Write out every entry exactly; the pictures do not belong in the copy.

[[ SOURCE DATA open ]]

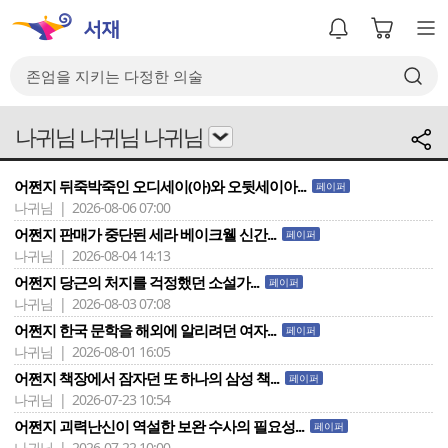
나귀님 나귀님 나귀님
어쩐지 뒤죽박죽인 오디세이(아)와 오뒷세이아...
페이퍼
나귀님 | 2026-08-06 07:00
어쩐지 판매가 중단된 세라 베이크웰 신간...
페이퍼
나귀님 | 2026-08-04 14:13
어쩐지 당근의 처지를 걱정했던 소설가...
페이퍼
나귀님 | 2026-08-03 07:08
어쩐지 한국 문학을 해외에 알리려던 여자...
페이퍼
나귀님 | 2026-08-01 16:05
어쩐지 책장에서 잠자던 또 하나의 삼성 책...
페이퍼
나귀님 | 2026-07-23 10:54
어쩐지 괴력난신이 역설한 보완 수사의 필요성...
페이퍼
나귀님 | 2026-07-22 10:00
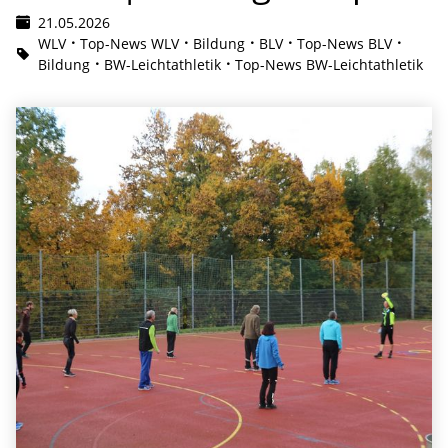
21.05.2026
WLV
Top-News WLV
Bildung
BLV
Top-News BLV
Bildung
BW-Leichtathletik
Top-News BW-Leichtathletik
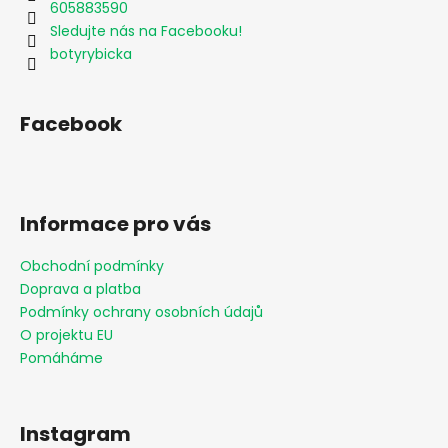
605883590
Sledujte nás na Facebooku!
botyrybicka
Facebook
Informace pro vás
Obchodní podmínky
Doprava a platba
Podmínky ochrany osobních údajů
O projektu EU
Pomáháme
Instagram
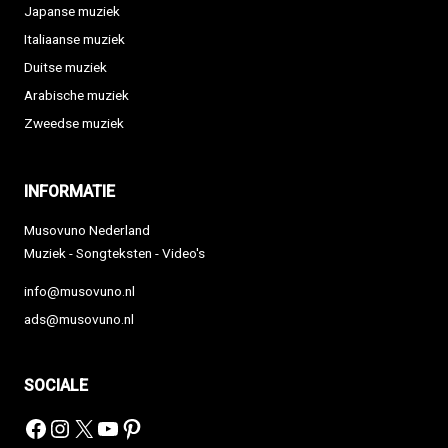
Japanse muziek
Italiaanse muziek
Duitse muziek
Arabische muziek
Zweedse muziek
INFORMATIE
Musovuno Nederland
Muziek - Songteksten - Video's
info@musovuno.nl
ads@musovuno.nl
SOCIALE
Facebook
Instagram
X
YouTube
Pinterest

[[ SOURCE DATA closed ]]

_SOLUTION TO THIS EXERCISE_
나귀님 나귀님 나귀님
어쩐지 뒤죽박죽인 오디세이(아)와 오뒷세이아...
페이퍼
나귀님 | 2026-08-06 07:00
어쩐지 판매가 중단된 세라 베이크웰 신간...
페이퍼
나귀님 | 2026-08-04 14:13
어쩐지 당근의 처지를 걱정했던 소설가...
페이퍼
나귀님 | 2026-08-03 07:08
어쩐지 한국 문학을 해외에 알리려던 여자...
페이퍼
나귀님 | 2026-08-01 16:05
어쩐지 책장에서 잠자던 또 하나의 삼성 책...
페이퍼
나귀님 | 2026-07-23 10:54
어쩐지 괴력난신이 역설한 보완 수사의 필요성...
페이퍼
나귀님 | 2026-07-22 10:00
21.05.2026
WLV
Top-News WLV
Bildung
BLV
Top-News BLV
Bildung
BW-Leichtathletik
Top-News BW-Leichtathletik
605883590
Sledujte nás na Facebooku!
botyrybicka
Facebook
Informace pro vás
Obchodní podmínky
Doprava a platba
Podmínky ochrany osobních údajů
O projektu EU
Pomáháme
Instagram
Japanse muziek
Italiaanse muziek
Duitse muziek
Arabische muziek
Zweedse muziek
INFORMATIE
Musovuno Nederland
Muziek - Songteksten - Video's
info@musovuno.nl
ads@musovuno.nl
SOCIALE
Facebook
Instagram
X
YouTube
Pinterest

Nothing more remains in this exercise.